» **Given text**
= = =
I could really go for an armadillo-centric techno thriller.
It's nice to see books like these coming out. The writing market has changed so drastically in the last few years.
Misread the title as "Howto do writerly self-PORNO in the 21st century." Guess where my mind is.
Yeah John Coulthart! figures !
I remember meeting Raymond Feist at a book signing. He looked all grumpy as hell, handed a book over and said nothing to me.
The Riftwar saga was great work, but I think that was the beginning of me going off that kind of sci-fi. I sold my signed copy of Talon of the Silver Hawk.
Not long afterwards I met Terry Pratchet, which was a far greater pleasure :)
I know this is digressing a little,however will indulge myself I knew a guy, and he was a semi approachable sort of a chap, always good for a catch up chat, when ever he was in the hood, however after he won the Booker prize, that was the end of our association. The man turned into an arrogant ass. lol..life..
There's a new book out about DIY marketing called The Power of Small. Anyway, it's all about self-promotion 101 and there are some good writerly examples, like finding the promotional areas no one else is covering-- for example, going directly to the readers who will be particularly interested in your subject and telling them of the book's existence instead of putting ads on websites they might read. It's hard to explain, which is maybe why I suck at PR.
I say that jack at #8 is so perfectly meta- that he be allowed to get away with what I all hope we all saw him do there.
@#9 RE: #8:
I second that! The meta- quality of his post brought a big smile to my face. Where's the link, though?
= = =
» **Work request 1**
Extract the stretch of the comment thread from "I could really" through "nothing to me.".
= = =
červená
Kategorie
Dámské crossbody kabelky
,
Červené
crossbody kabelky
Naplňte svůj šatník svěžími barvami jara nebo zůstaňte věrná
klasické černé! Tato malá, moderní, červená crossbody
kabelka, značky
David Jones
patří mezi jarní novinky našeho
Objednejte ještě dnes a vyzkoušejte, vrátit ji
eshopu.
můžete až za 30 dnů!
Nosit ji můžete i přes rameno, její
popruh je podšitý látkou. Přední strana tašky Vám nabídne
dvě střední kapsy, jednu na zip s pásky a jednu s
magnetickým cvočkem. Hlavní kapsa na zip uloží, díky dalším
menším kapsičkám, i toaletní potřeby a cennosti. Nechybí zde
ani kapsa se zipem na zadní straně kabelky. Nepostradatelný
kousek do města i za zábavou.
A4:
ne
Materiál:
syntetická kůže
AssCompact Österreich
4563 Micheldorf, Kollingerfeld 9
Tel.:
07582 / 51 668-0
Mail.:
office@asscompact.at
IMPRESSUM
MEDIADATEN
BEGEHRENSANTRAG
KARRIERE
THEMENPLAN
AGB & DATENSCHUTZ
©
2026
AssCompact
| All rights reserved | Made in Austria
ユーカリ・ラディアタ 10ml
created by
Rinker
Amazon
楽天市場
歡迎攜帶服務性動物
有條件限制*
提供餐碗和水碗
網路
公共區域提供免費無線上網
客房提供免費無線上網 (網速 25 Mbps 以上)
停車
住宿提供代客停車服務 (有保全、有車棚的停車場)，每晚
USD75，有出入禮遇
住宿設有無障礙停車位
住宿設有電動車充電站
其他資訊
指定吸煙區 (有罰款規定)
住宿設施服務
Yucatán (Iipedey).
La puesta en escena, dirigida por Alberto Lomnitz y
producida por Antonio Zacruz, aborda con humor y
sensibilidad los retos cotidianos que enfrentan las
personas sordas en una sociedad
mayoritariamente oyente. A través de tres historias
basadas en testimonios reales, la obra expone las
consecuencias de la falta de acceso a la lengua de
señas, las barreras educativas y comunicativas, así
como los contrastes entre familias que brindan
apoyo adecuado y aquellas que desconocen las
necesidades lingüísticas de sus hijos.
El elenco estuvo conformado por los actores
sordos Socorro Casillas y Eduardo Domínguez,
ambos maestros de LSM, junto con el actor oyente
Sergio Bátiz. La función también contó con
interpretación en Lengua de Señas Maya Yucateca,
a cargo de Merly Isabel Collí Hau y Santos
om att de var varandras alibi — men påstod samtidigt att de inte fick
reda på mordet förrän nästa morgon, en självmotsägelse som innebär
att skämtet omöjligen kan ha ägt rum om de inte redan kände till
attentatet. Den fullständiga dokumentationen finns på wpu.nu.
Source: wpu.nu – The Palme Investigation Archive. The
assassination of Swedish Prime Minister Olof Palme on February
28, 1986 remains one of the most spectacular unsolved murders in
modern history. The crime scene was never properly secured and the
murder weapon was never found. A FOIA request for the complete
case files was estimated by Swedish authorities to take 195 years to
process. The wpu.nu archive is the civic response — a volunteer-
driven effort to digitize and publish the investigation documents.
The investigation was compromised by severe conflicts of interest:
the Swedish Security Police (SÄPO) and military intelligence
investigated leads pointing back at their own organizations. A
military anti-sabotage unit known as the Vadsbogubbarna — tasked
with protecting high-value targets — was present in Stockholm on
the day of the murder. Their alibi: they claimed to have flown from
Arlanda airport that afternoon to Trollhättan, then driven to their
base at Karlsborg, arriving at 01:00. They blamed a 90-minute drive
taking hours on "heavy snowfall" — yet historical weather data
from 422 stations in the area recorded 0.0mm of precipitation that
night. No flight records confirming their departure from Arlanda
= = =
» **Work request 2**
Lay out the stretch of the listing from its first line through the line containing "patří mezi jarní novinky našeho" as a numbered list, skipping any blank lines.

» **Written answer 1**
I could really go for an armadillo-centric techno thriller.
It's nice to see books like these coming out. The writing market has changed so drastically in the last few years.
Misread the title as "Howto do writerly self-PORNO in the 21st century." Guess where my mind is.
Yeah John Coulthart! figures !
I remember meeting Raymond Feist at a book signing. He looked all grumpy as hell, handed a book over and said nothing to me.

» **Written answer 2**
1. červená
2. Kategorie
3. Dámské crossbody kabelky
4. ,
5. Červené
6. crossbody kabelky
7. Naplňte svůj šatník svěžími barvami jara nebo zůstaňte věrná
8. klasické černé! Tato malá, moderní, červená crossbody
9. kabelka, značky
10. David Jones
11. patří mezi jarní novinky našeho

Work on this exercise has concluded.